====== DATA RECORDS ======
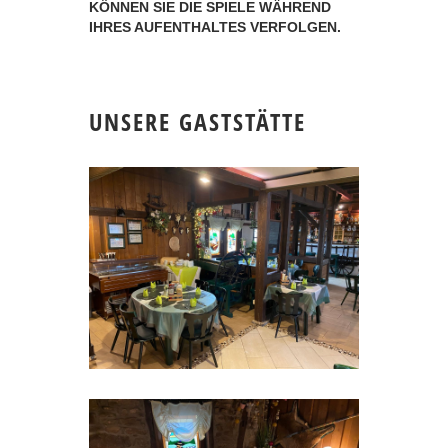
ÖNNEN SIE DIE SPIELE WÄHREND I
HRES AUFENTHALTES VERFOLGEN.
UNSERE GASTSTÄTTE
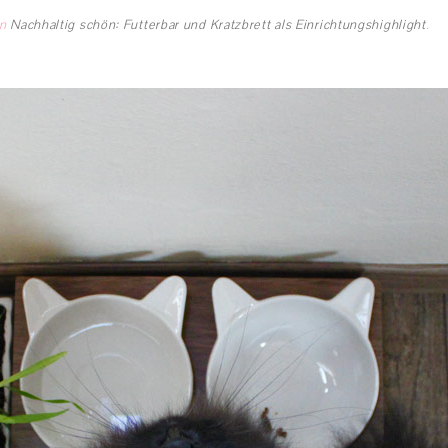
in
Nachhaltig schön: Futterbar und Kratzbrett als Einrichtungshighlight
.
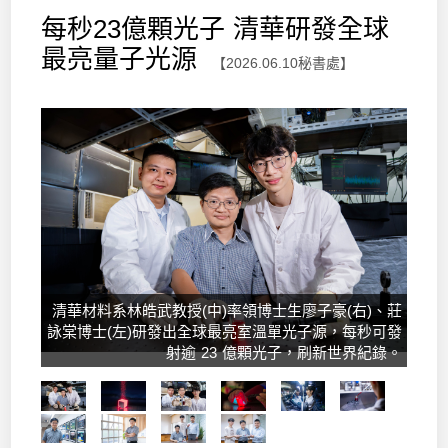
每秒23億顆光子 清華研發全球
最亮量子光源
【2026.06.10秘書處】
清華材料系林皓武教授(中)率領博士生廖子豪(右)、莊
詠棠博士(左)研發出全球最亮室溫單光子源，每秒可發
射逾 23 億顆光子，刷新世界紀錄。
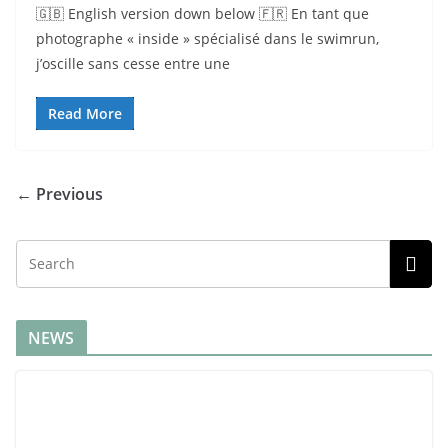
🇬🇧 English version down below 🇫🇷 En tant que
photographe « inside » spécialisé dans le swimrun,
j’oscille sans cesse entre une
Read More
← Previous
NEWS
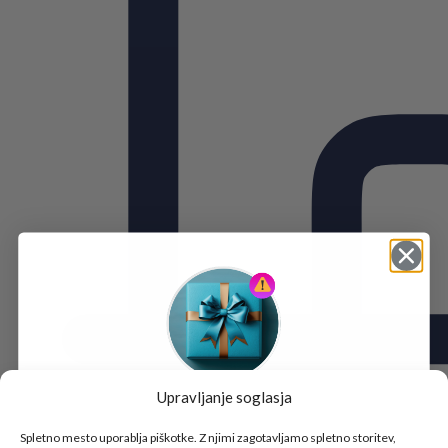
Upravljanje soglasja
Tukaj je!
🎁 DARILO
Spletno mesto uporablja piškotke. Z njimi zagotavljamo spletno storitev,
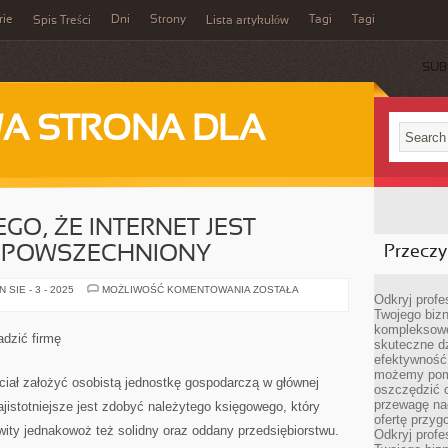
rie
Dni
Strony
Tagi
Tagi
Spis Treści
Lista artykułów
SUB
A STRONA DLA
GO, ŻE INTERNET JEST
OZPOWSZECHNIONY
Przeczyt
OBECNIE
SIE - 3 - 2025
MOŻLIWOŚĆ KOMENTOWANIA
ZOSTAŁA
Odkryj prof
MIMO
TEGO,
Twojego bizn
ŻE
kompleksowe
INTERNET
adzić firmę
skuteczne dz
JEST
NIEZMIERNIE
efektywność 
ROZPOWSZECHNIONY
możemy pom
hciał założyć osobistą jednostkę gospodarczą w głównej
oszczędzić 
przewagę nad
jistotniejsze jest zdobyć należytego księgowego, który
ofertę przyg
owity jednakowoż też solidny oraz oddany przedsiębiorstwu.
Odkryj prof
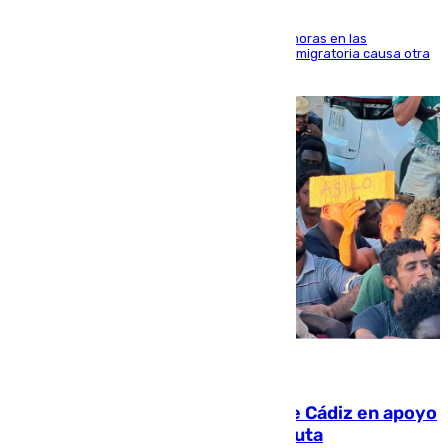
El accidente se produjo alrededor de las 8.00 horas en las
inmediaciones del espigón de Benzú y la crisis migratoria causa otra
víctima más
07.08.2026
CIES NO moviliza a la provincia de Cádiz en apoyo
a la respuesta humanitaria de Ceuta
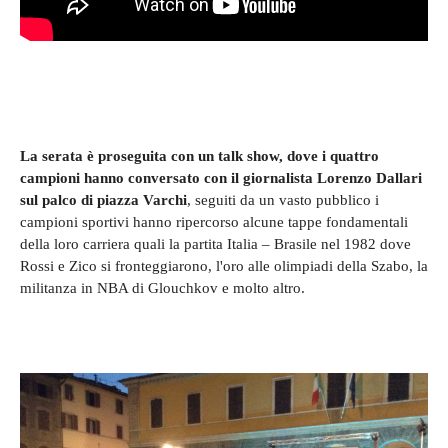
La serata è proseguita con un talk show, dove i quattro
campioni hanno conversato con il giornalista Lorenzo Dallari
sul palco di piazza Varchi
, seguiti da un vasto pubblico i
campioni sportivi hanno ripercorso alcune tappe fondamentali
della loro carriera quali la partita Italia – Brasile nel 1982 dove
Rossi e Zico si fronteggiarono, l'oro alle olimpiadi della Szabo, la
militanza in NBA di Glouchkov e molto altro.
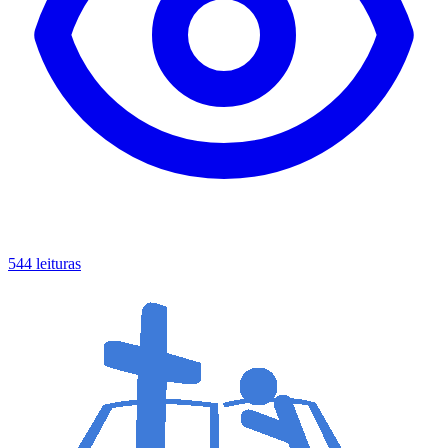
544 leituras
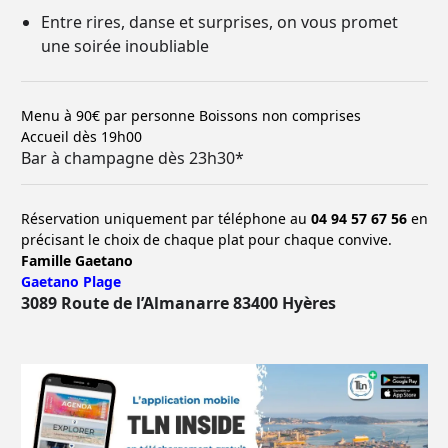
Entre rires, danse et surprises, on vous promet
une soirée inoubliable
Menu à 90€ par personne Boissons non comprises
Accueil dès 19h00
Bar à champagne dès 23h30*
Réservation uniquement par téléphone au
04 94 57 67 56
en
précisant le choix de chaque plat pour chaque convive.
Famille Gaetano
Gaetano Plage
3089 Route de l’Almanarre 83400 Hyères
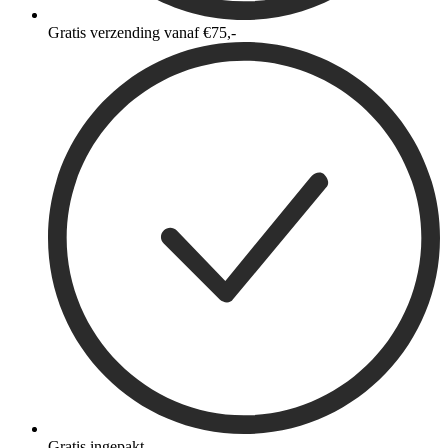
Gratis verzending vanaf €75,-
Gratis ingepakt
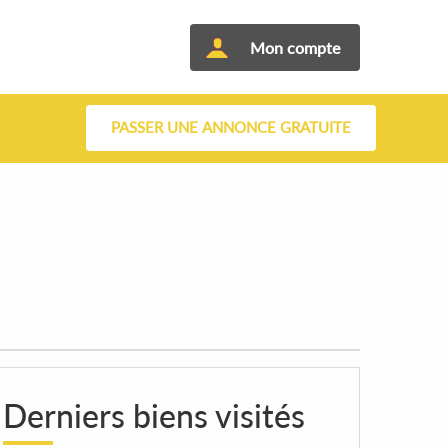
Mon compte
PASSER UNE ANNONCE GRATUITE
Derniers biens visités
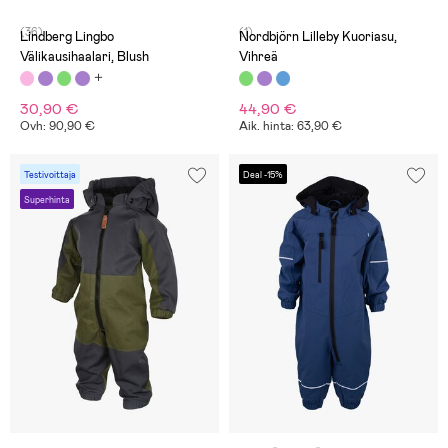
(36)
(1)
Lindberg Lingbo
Nordbjörn Lilleby Kuoriasu,
Välikausihaalari, Blush
Vihreä
30,90 €
44,90 €
Ovh: 90,90 €
Aik. hinta: 63,90 €
Testivoittaja
Deal -15%
Superhinta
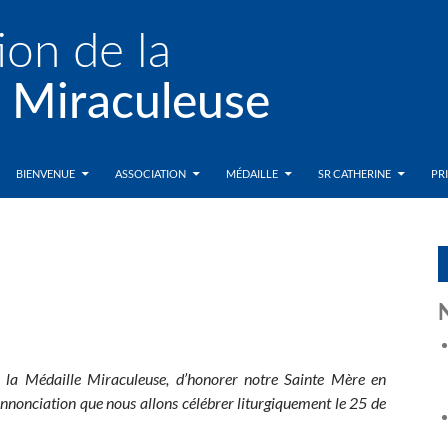
BIENVENUE
ASSOCIATION
MÉDAILLE
SR CATHERINE
PR
de la Médaille Miraculeuse, d’honorer notre Sainte Mère en
l’Annonciation que nous allons célébrer liturgiquement le 25 de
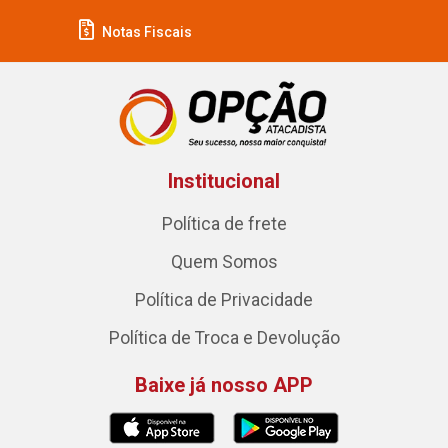
Notas Fiscais
Institucional
Política de frete
Quem Somos
Política de Privacidade
Política de Troca e Devolução
Baixe já nosso APP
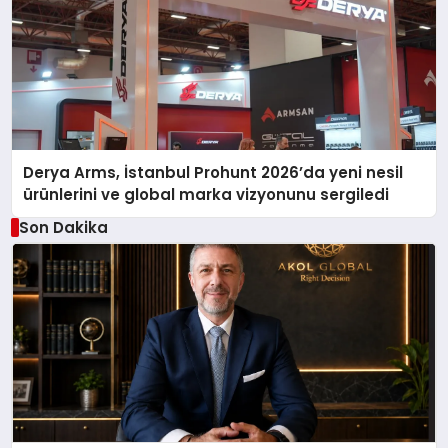
Derya Arms, İstanbul Prohunt 2026’da yeni nesil
ürünlerini ve global marka vizyonunu sergiledi
Son Dakika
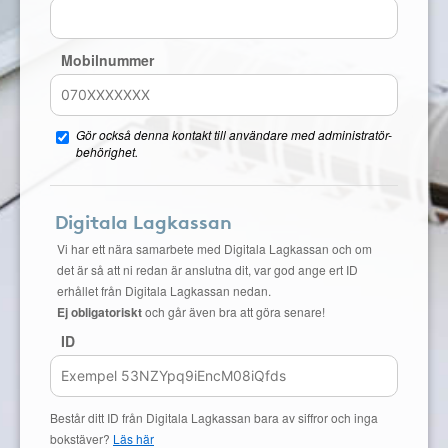
Mobilnummer
Gör också denna kontakt till användare med administratör-
behörighet.
Digitala Lagkassan
Vi har ett nära samarbete med Digitala Lagkassan och om
det är så att ni redan är anslutna dit, var god ange ert ID
erhållet från Digitala Lagkassan nedan.
Ej obligatoriskt
och går även bra att göra senare!
ID
Består ditt ID från Digitala Lagkassan bara av siffror och inga
bokstäver?
Läs här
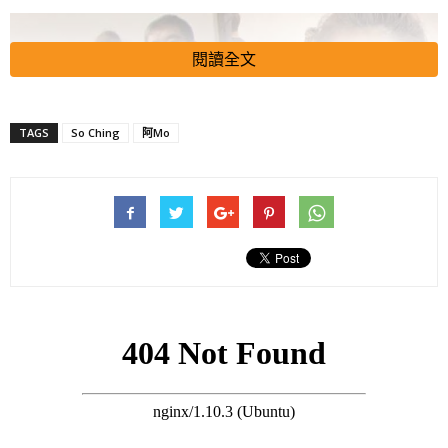
閱讀全文
TAGS
So Ching
阿Mo
李盛林指阿Mo現時雖可自主呼吸，但暫時未能自主咳嗽，仍需接
受監察：
搜尋 Travel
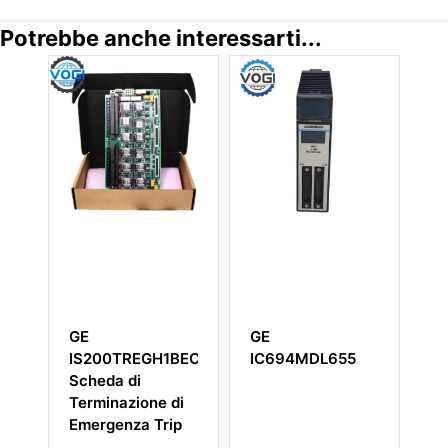
Potrebbe anche interessarti...
GE
GE
G
IS200TREGH1BEC
IC694MDL655
Mo
Scheda di
Fi
Terminazione di
Emergenza Trip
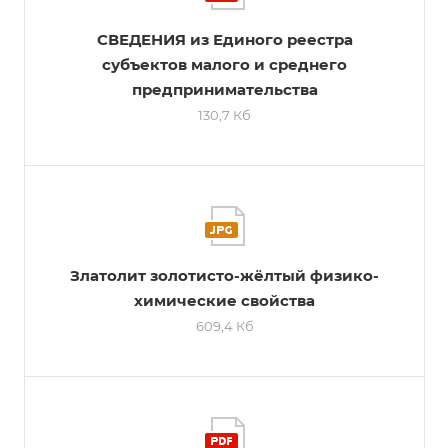
СВЕДЕНИЯ из Единого реестра
субъектов малого и среднего
предпринимательства
130,7 Кб
Златолит золотисто-жёлтый физико-
химические свойства
609,4 Кб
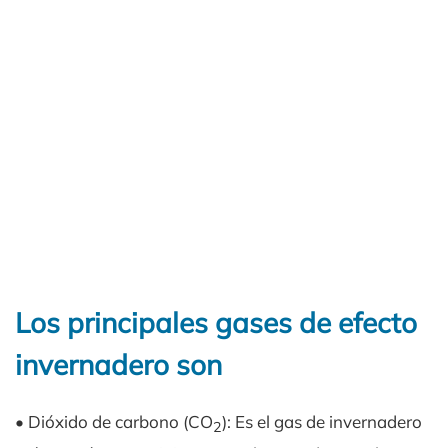
Los principales gases de efecto
invernadero son
• Dióxido de carbono (CO
): Es el gas de invernadero
2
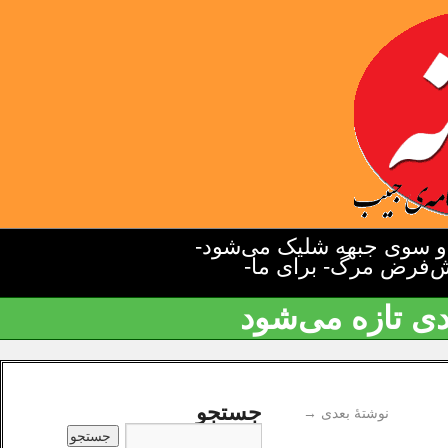
دو سوی جبهه شلیک می‌شود-
یش‌فرض مرگ- برای ما-
دی تازه می‌شود
جستجو
نوشتهٔ بعدی
→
======
- _TASK TO COMPLETE_: Answer with one number, namely the count of lines in the entries that include the word "Digitala".

- _EXERCISE ANSWER_: 4